## PASSAGE SHOWN
%%
Crypto wallets are software, apps, or hardware devices that allow you to interact with several blockchain networks by facilitating sending and receiving cryptocurrencies. They allow you to store, send, and receive cryptocurrencies. Simply put, crypto wallets are used to manage your public keys and private keys.
You may argue, crypto coins aren’t physical but are digital codes that represent value. So, what are we storing in crypto wallets? What is a Bitcoin wallet or ERC20 wallet used for? Hold on, this article will answer these questions and many more.
Let’s get started.
Private Keys and Public Keys
When you say you own a certain amount of Ethereum tokens (or any cryptocurrency), you don’t own physical coins. Instead, you own the private keys to access those crypto funds. While your private keys give access to your crypto assets, public keys allow you to receive cryptocurrencies. Public keys are the digital addresses of your crypto accounts. Think of private keys and public keys as your bank account password and bank account number.
Remember, no one can trace your private keys using your public keys. However, compromising your private keys will cost you your crypto holdings.
Where to Store Cryptocurrencies?
Crypto thefts are all over the place; one mistake, and your crypto funds are gone.
Storing your crypto funds on exchange platforms is not recommended as they will have access to your private keys. And as discussed earlier, one who has the private keys has access to the cryptocurrencies attached to them. Thus, you should store your crypto tokens in crypto wallets as then, only you will have access to your private keys.
Different Types of Crypto Wallets
There is no one-fit-for-all crypto wallets. Different cryptocurrency wallets serve different purposes. Some are used to store funds that you trade every day, while some are suitable to store large holdings.
%%
## GIVEN MATERIAL
%%
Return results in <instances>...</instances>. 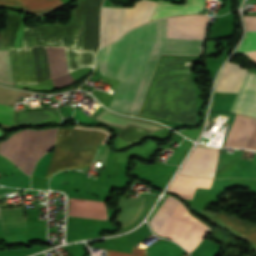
%%
## DIRECTIVE 1
In the crypto wallet article, turn the paragraph beginning "When you say you own" into a short bulleted list that keeps its main facts.
## DIRECTIVE 2
Pick up the crypto wallet article after its last sentence and keep writing it.

## EXERCISE ANSWER 1
- Owning cryptocurrency means holding the private keys that access the funds, not physical coins.
- Private keys give access to your crypto assets.
- Public keys let you receive cryptocurrencies and serve as the digital addresses of your crypto accounts.
- Private and public keys are comparable to a bank account password and a bank account number.

## EXERCISE ANSWER 2
Also, wallets are crypto-specific; for instance, a Bitcoin wallet will store BTC units, while an ERC20 wallet is used to store Ethereum and ERC20 tokens. Nonetheless, some wallets are multi-currency wallets that support several cryptocurrencies.
There are three types of crypto wallets –
1. Software Wallets (Hot Wallets)
Software wallets are connected to the internet. These hot wallets are suitable for storing crypto tokens that you often trade.
These are the types of software wallets –
- Web: Web wallets are used to access your funds via a browser interface without downloading any software. Most of the browser-based wallets hold and manage your private keys, while some wallets give you total control of your private keys.
- Desktop: A desktop wallet is a wallet software that is locally stored on your personal computer. These wallets give you full control over your funds.
- Mobile: As the name suggests, mobile wallets are applications installed on your smartphone. Such wallets are convenient when you access your funds more often for trading. Mobile wallets give you full authority over your crypto assets.
As software wallets generate your private keys over the internet, they cannot be labeled 100% safe.
Take the following measures to secure your hot wallets –
- Activate two-factor authentication and set a complex password/pin.
- Keep your software wallet updated.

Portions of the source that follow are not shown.